Österreich

Schlag gegen Kinderpornoszene in 141 Ländern

Einen weltweiten Schlag gegen die Kinderpornoszene haben jetzt die Polizeibehörden geführt. An der Operation "Carole" waren 141 Länder auf allen Kontinenten beteiligt. In Österreich wurden 272 Personen ausgeforscht.

Schlag gegen Kinderpornoszene in 141 Ländern SN/Bilderbox
Österreichs Behörden ermittelten erfolgreich.

In Österreich handelt es sich bei nahezu allen Verdächtigen um Konsumenten, allerdings wurden auch zwei Fälle von massivem Kindesmissbrauch geklärt.
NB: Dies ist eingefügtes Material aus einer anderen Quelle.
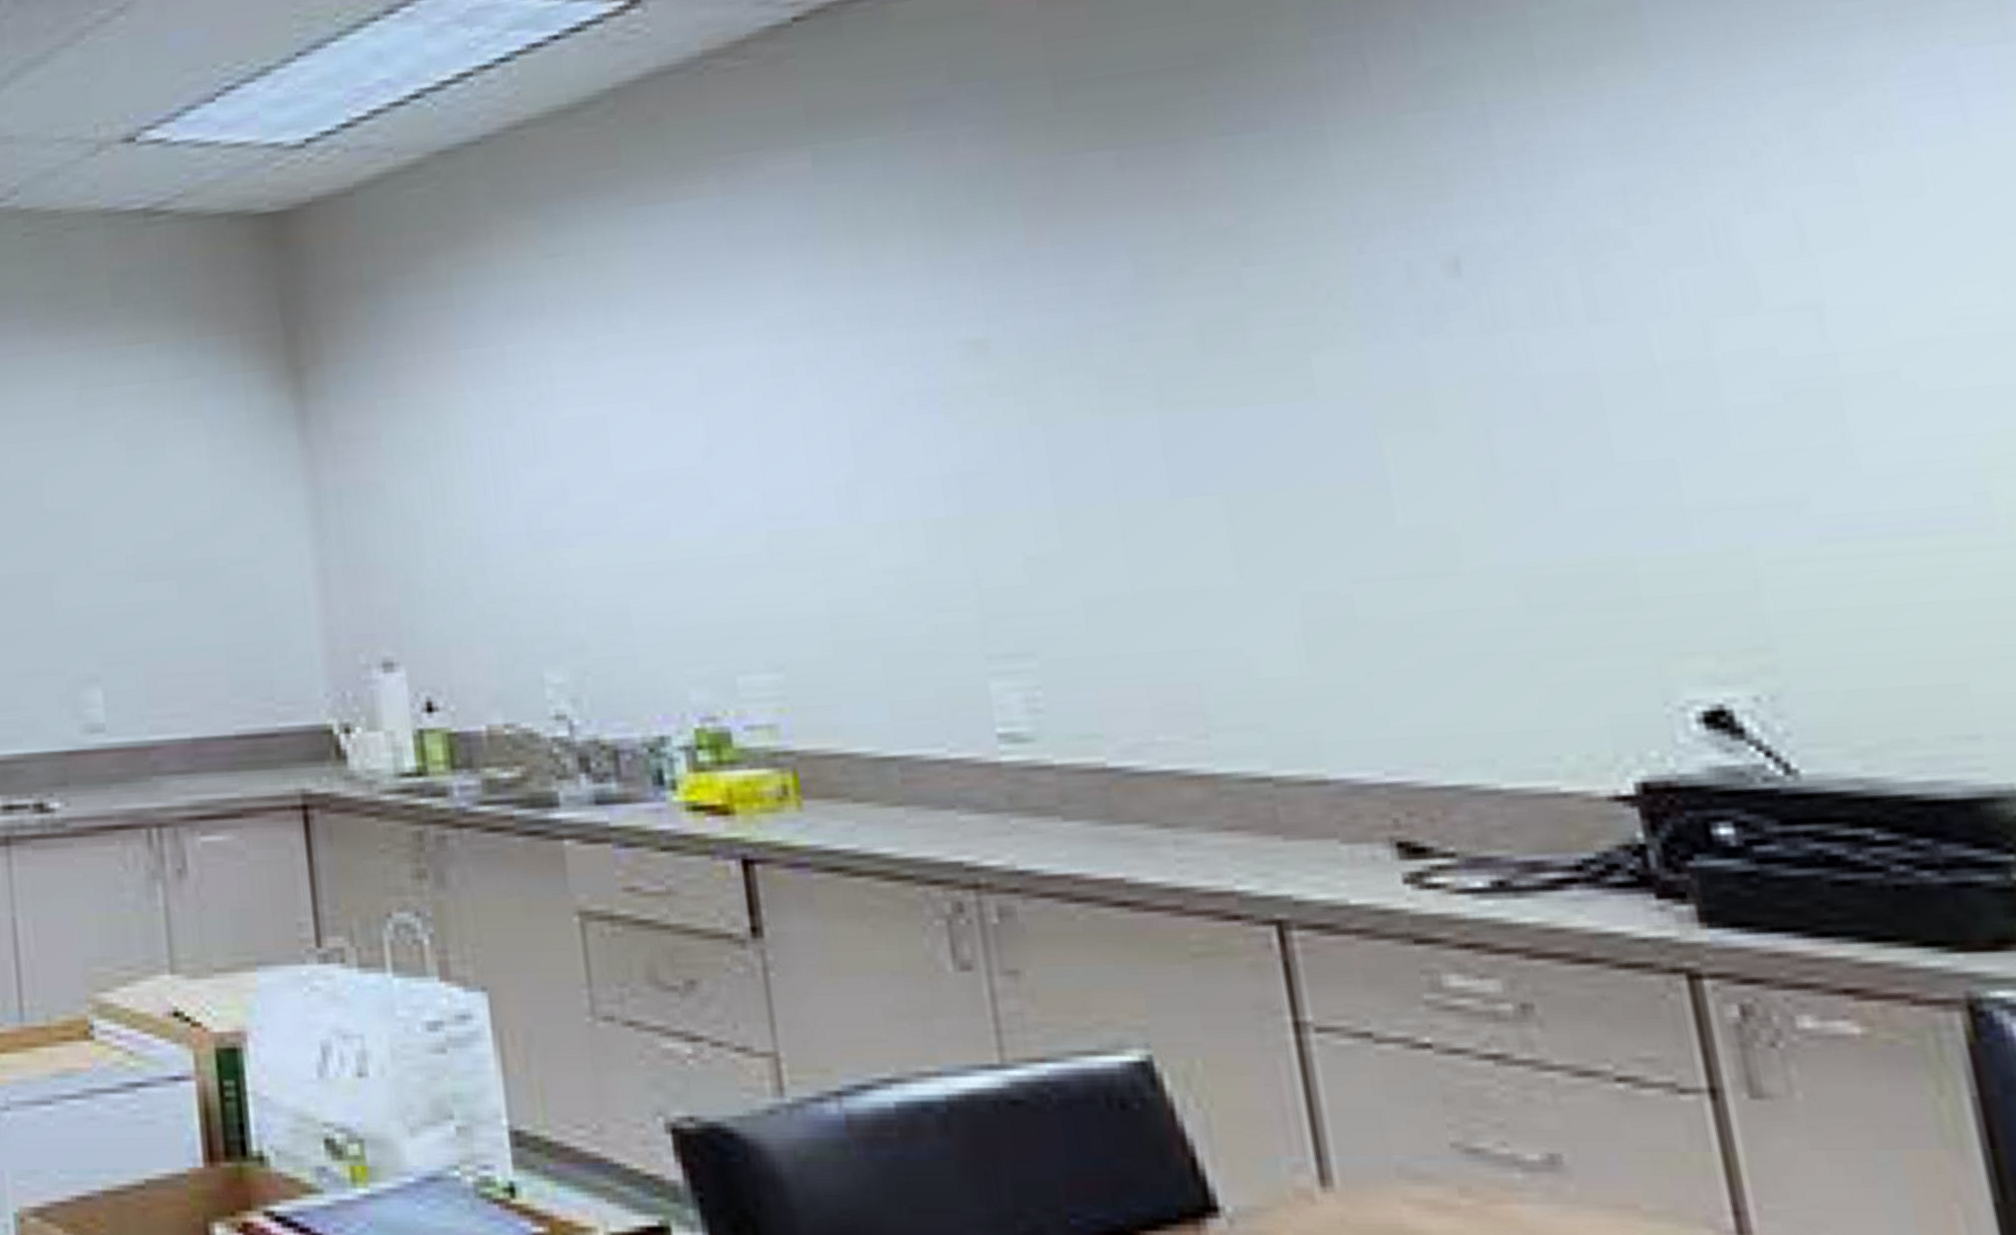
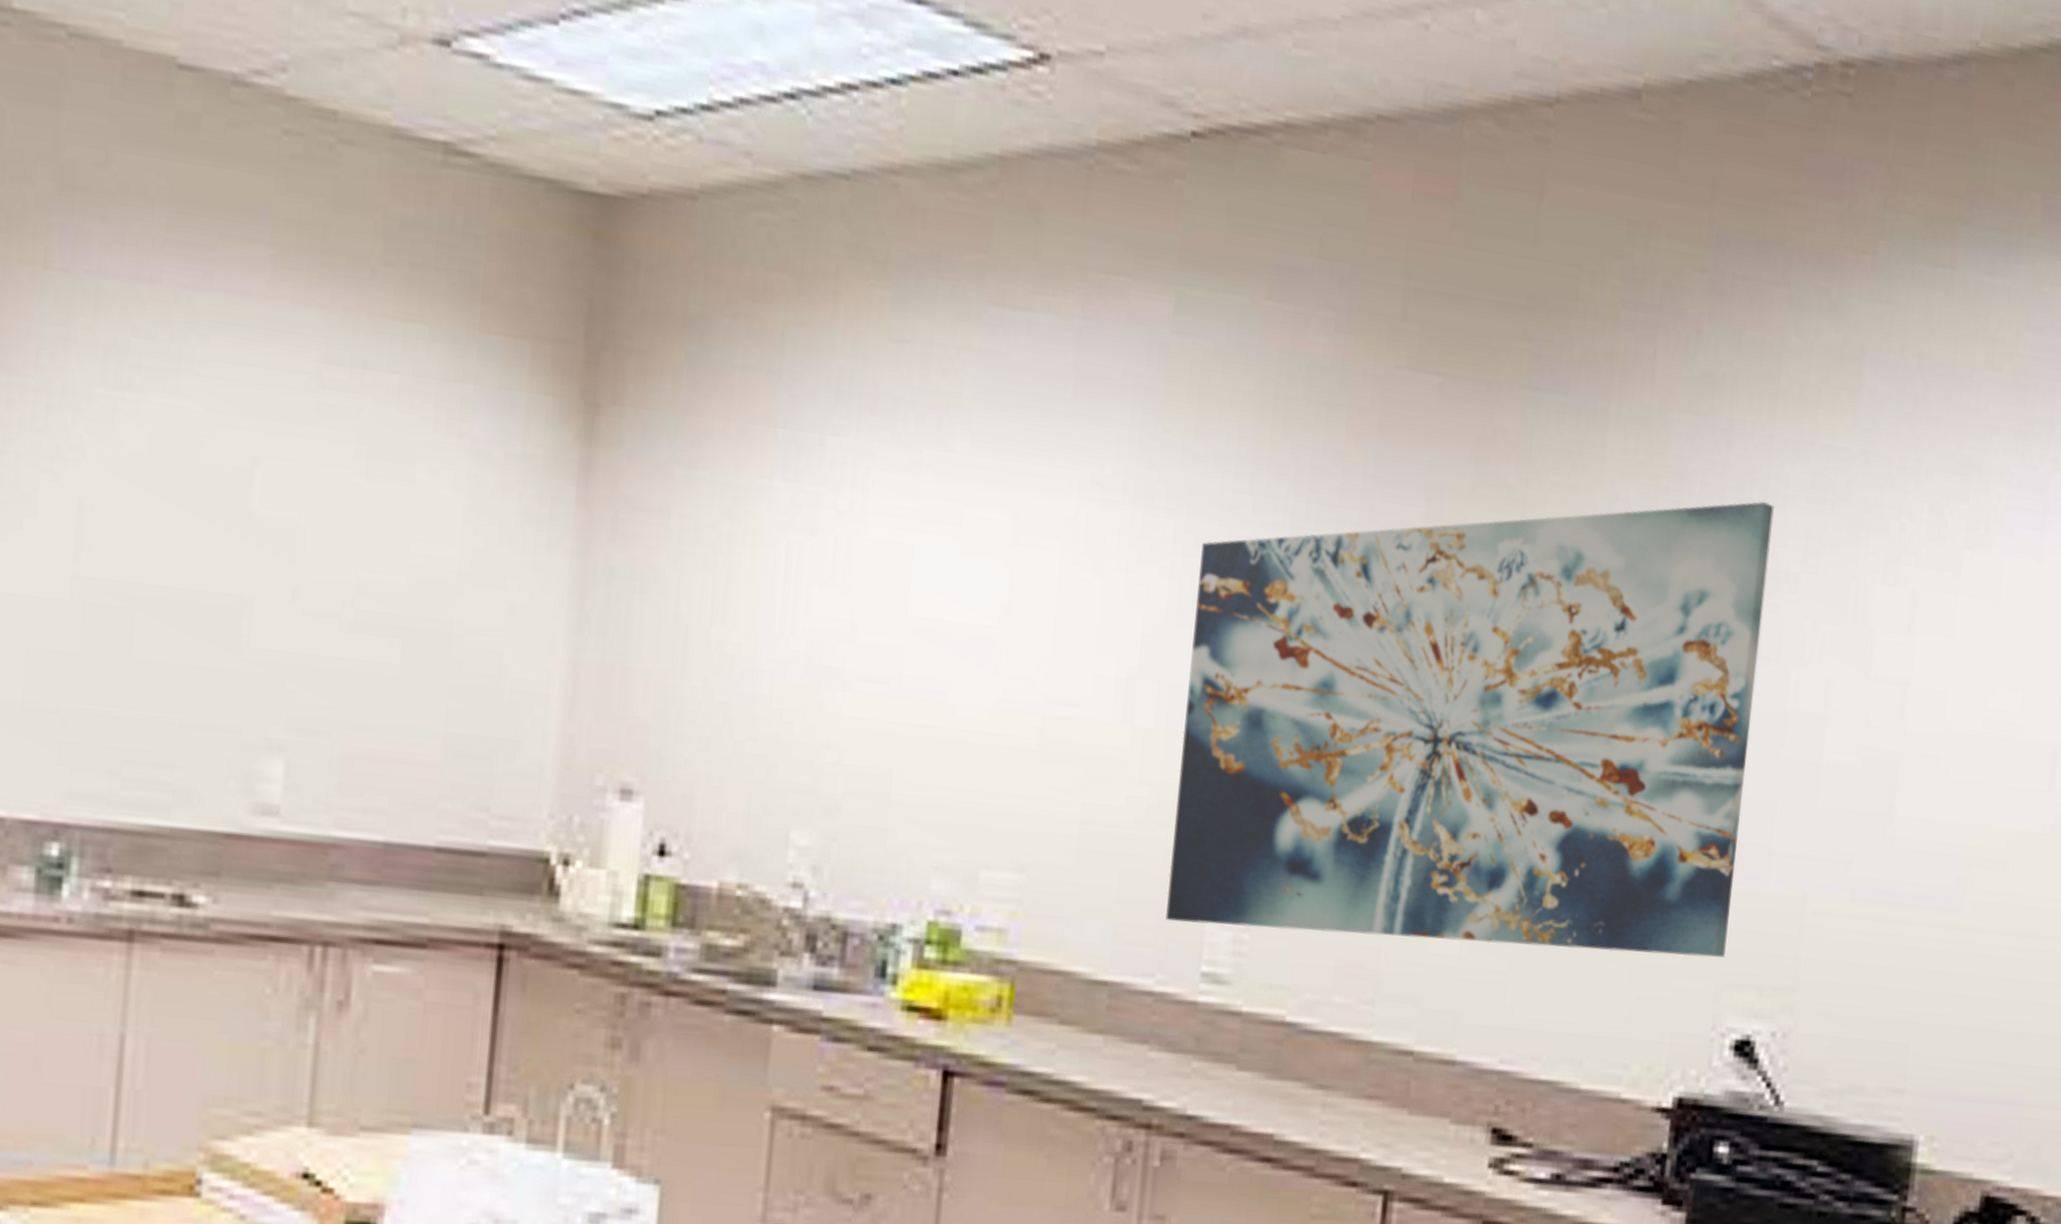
wall art: none [895,169,1657,692] -> present [1166,501,1774,958]

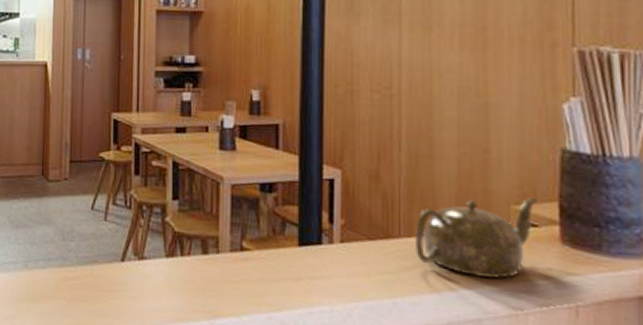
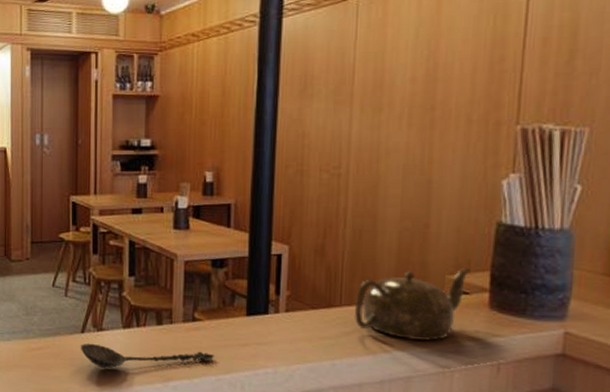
spoon: none [119,272,264,303] -> present [80,343,214,369]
Laut Chefinspektor Harald Gremel vom Bundeskriminalamt (BK), das unter seiner Leitung die Ermittlungen in Österreich koordinierte, war der Ausgangspunkt der rund ein Jahr laufenden Untersuchung der Betreiber eines Root-Servers in Luxemburg. Dieser stellte fest, dass über zwei seiner Homepages weltweit große Mengen von kinderpornografischem Material verbreitet wurden, und verständigte die Behörden in seinem Land.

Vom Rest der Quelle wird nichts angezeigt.